There is no "Sword, Normal" in 5E, and nothing particularly close to it based upon the standard meaning of the terms, excepting if the larger Katana range is the axiomatic longsword.

I agree - because 5e gets rid of the 'bastard sword' and has the longsword essentially fill that role, the 5e terminology is now closer to current medievalist usage, but we're left without a 'typical sword'. I added some notes to my PHB for various mid-size swords, but they essentially boil down to d8 damage, non-versatile, and a bit cheaper than a longsword.
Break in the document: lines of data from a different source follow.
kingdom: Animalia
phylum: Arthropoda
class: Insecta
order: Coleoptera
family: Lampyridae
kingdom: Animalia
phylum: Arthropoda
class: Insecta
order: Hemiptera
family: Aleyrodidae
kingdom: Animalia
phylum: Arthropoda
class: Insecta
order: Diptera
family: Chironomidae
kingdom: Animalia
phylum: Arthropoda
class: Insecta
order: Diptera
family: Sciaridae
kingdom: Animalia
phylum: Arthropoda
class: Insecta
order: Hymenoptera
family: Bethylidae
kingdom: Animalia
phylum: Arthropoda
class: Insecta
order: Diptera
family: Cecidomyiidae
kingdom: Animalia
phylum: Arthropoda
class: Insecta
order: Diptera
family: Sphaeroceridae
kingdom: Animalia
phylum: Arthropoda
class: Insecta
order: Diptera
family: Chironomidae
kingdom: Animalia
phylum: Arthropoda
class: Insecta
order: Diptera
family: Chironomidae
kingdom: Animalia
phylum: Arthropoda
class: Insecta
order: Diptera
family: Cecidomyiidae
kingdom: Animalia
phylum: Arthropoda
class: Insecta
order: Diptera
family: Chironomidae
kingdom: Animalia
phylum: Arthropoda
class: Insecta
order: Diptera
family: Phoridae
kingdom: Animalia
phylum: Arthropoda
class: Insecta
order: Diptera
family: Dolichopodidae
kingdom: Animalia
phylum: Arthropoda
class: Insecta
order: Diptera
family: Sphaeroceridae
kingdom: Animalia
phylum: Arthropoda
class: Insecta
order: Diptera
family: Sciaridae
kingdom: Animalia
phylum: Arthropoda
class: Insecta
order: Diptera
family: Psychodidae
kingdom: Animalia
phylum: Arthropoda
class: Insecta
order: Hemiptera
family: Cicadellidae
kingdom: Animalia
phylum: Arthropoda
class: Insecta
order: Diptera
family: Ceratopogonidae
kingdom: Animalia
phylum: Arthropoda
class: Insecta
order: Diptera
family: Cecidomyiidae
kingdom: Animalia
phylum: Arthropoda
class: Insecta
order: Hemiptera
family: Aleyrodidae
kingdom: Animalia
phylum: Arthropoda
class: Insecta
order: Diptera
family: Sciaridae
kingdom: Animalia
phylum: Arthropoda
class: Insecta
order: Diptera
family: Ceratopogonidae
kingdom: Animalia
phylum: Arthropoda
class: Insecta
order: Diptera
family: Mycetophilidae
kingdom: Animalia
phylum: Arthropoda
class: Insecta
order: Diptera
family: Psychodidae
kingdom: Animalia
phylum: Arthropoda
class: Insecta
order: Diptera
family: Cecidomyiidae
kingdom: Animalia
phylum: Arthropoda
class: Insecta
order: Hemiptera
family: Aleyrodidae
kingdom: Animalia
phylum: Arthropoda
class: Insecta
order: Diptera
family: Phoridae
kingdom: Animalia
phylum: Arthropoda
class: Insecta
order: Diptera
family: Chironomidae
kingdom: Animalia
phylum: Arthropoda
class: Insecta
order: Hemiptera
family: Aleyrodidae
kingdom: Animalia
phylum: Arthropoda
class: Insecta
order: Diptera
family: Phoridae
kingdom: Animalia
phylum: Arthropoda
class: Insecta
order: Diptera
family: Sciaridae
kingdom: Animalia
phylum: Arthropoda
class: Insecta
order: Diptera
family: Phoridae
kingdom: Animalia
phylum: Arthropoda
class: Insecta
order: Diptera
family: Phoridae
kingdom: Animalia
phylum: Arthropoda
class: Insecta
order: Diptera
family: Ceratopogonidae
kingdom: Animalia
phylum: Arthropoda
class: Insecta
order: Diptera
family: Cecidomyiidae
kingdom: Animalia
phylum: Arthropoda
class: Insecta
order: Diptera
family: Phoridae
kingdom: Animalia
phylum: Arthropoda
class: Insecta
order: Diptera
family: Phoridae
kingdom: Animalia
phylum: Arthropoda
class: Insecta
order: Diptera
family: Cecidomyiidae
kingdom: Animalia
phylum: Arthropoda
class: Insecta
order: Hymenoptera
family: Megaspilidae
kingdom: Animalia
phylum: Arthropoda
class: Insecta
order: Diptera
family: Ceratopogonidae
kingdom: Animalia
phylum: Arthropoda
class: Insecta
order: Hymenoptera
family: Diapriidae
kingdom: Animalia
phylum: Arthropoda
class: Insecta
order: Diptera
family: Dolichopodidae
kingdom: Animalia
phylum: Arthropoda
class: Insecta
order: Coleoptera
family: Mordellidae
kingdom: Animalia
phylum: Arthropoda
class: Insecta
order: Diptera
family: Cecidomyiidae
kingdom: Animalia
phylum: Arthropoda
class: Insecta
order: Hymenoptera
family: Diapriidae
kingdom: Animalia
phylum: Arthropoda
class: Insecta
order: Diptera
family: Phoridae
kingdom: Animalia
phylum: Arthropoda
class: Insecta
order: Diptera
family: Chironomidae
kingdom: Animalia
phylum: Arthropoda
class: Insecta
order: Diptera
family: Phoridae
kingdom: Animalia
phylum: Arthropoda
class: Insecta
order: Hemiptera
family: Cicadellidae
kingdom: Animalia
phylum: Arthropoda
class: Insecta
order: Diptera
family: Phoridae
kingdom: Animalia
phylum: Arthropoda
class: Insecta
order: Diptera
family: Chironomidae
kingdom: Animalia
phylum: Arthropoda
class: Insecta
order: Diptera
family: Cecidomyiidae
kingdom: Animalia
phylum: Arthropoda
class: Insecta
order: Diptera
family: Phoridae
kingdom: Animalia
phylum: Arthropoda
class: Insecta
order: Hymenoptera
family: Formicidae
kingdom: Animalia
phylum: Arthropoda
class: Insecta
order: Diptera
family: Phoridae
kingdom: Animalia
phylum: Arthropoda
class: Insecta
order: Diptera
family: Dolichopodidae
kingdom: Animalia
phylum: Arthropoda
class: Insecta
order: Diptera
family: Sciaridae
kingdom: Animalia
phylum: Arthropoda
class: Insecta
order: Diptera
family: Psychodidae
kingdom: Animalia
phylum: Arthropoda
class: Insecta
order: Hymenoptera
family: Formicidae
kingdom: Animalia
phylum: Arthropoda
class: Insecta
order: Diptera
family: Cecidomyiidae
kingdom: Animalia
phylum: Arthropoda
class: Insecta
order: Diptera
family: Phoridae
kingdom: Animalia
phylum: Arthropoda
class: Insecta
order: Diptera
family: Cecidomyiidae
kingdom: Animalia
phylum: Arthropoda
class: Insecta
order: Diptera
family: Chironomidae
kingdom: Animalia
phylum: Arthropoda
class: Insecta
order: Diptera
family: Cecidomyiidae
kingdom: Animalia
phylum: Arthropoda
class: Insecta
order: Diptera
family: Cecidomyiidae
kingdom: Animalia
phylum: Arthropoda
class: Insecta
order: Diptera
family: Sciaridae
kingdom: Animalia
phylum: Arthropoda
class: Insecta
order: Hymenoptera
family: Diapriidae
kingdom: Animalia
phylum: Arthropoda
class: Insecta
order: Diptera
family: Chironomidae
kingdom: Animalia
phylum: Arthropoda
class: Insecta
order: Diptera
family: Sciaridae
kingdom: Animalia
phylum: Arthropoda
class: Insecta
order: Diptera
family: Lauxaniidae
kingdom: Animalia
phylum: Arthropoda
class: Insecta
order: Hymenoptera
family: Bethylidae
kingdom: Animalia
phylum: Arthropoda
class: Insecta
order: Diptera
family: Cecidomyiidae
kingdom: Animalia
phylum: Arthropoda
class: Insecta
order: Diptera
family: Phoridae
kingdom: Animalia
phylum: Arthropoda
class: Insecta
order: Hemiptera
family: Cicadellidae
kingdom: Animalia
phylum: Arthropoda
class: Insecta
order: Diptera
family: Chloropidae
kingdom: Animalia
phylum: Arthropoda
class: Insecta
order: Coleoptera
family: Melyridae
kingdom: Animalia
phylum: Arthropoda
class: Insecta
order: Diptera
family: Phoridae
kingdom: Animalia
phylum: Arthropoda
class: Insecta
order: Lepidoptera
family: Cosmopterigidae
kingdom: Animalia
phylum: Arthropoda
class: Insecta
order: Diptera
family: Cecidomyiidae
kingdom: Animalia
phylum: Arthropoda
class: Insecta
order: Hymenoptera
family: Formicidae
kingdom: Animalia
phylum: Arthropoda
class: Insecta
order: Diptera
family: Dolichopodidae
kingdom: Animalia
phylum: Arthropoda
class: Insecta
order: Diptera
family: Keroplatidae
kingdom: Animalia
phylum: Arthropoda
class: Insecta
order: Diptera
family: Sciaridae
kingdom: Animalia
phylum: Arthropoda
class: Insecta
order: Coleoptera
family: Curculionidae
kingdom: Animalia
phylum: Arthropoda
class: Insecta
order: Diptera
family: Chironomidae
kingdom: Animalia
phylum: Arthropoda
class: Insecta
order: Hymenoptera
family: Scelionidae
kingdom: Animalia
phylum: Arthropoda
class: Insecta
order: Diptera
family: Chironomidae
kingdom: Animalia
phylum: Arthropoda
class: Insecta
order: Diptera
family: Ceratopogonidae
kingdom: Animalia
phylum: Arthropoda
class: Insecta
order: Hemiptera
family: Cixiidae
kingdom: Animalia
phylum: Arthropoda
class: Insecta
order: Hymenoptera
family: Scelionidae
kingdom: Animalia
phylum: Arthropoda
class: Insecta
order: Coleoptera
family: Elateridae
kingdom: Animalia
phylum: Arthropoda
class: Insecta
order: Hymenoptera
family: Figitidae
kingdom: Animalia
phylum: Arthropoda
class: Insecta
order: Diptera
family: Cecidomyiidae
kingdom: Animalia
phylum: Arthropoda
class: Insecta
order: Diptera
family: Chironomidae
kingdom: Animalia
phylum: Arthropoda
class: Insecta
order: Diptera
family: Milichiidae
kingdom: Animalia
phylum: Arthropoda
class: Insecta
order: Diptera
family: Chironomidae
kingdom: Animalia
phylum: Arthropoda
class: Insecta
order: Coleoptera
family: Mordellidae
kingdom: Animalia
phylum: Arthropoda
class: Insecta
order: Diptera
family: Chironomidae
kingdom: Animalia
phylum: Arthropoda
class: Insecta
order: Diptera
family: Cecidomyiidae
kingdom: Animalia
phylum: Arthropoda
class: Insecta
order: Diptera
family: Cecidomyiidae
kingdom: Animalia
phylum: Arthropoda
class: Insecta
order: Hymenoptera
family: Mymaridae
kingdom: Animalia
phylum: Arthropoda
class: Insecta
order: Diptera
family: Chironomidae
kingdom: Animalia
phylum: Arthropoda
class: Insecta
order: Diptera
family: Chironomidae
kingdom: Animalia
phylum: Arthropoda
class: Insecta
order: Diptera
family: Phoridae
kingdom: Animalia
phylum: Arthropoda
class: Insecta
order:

I find Classic D&D easier to work with - there a shortsword is d6, sword d8, 2-h sword d10. I basically have any sword wielded 2-h from katana to zweihander do d10, optimised 1-h skirmish swords (rapier backsword arming sword cutlass etc etc) do d8, and backup swords (eg smallsword) very small swords (halfling sword), or 2nd rate swords (eg an orc falchion) do d6, like all the other 1-h weapons.

Generally I run it in both systems that d8+ weapons need 5' space to wield effectively, while d6 weapons can be used with less space, eg 3 to a 10' frontage.

Very short weapons can be used to press in close and attack when the enemy would have Disadvantage using a longer weapon, this generally only works when you have a mass of combatants.
 

A variety of weapons is good, including the damage that is dealt, but I believe variety of choice is even more important when it comes to martial classes. To bad 5E did not implement maneuvers in a similar fashion to spells so the fighter had a tool box just like the wizard.
 

The player playing the paladin in our game last night switched to a greataxe. He said, "I guess the greatsword does a little more damage, but I never get to roll my d12."